The massive SPAM problem has gotten a lot of attention in the computer science community. A variety of software solutions have been devised. As time goes on these solutions have become more sophisticated as SPAMmers design their SPAM to get around filters (perhaps applying the remarkable bit of logic that people who filter out SPAM would actually want to read the SPAM that made it throught the filter). I've listed a few references to some of the SPAM filtering software. Some of these SPAM filters seems to be designed for ISP level email filtering. In contrast, the filter published here is designed for a single UNIX/Linux shell account.

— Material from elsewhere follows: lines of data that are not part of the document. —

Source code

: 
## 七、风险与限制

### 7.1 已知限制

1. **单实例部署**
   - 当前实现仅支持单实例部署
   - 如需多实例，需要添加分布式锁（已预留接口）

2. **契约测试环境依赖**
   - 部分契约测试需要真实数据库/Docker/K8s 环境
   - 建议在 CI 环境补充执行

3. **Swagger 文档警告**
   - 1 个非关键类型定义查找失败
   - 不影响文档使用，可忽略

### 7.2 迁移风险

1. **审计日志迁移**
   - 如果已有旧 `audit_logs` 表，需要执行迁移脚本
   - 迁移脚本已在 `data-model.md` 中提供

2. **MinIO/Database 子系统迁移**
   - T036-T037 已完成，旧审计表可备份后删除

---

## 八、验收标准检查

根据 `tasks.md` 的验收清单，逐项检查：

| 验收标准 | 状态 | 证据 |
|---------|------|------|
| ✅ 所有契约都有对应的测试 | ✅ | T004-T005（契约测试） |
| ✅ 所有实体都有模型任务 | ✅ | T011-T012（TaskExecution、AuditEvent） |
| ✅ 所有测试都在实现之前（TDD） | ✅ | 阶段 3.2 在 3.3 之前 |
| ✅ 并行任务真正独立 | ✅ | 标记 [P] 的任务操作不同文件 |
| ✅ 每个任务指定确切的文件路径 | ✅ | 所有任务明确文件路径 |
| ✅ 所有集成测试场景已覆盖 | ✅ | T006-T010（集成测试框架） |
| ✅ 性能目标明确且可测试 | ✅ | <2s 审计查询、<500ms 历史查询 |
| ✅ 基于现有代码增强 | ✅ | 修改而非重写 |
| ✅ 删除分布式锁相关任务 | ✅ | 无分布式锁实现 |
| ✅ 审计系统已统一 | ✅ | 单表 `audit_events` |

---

CRM114 - the Controllable Regex Mutilator by William S. Yerazunis
CRM114 is an open source SPAM filter that uses Markovian discriminator based filtering. After glancing over Dr. Yerazunis' 2001 paper I was not left much wiser about what "Markovian" means in this context.
The DSPAM Project (on NuclearElephant.com). This SPAM filter seems to join Bayesian statistical techniques (which they refer to as Bayesian Dolby) with chained token sets (e.g., SPAM features), which seems to be similar to the Markovian technique above.
SpamAssassin is a super-rule-based SPAM filter. It not only does header and body analysis, but it can also reference blacklists and make use of collaborative filtering.
The DSPAM web page claims that the statistical algorithms that they use are very powerful and are actually better than humans at recognizing spam. They use a technique that they call Bayesian Noise Reduction, which they claim results is very accurate spam filtering. I have not see a discussion of performance, however. Naively I'd assume that these techniques are computationally expensive.
Paul Graham was one of the pioneers in applying Bayesian techniques to filtering out SPAM.
SpamBayes: A Bayesian anti-spam classifer written in Python
This is a link rich web page which discusses the technical detials of various SPAM filtering techniques.
Brian McWilliams Spam Kings blog, hosted on the O'Reilly site.
Brian McWilliams is the author of the book Spam Kings. This blog discusses the latest developments in the world of spammers, spyware hackers and other scum spawned by the Internet era.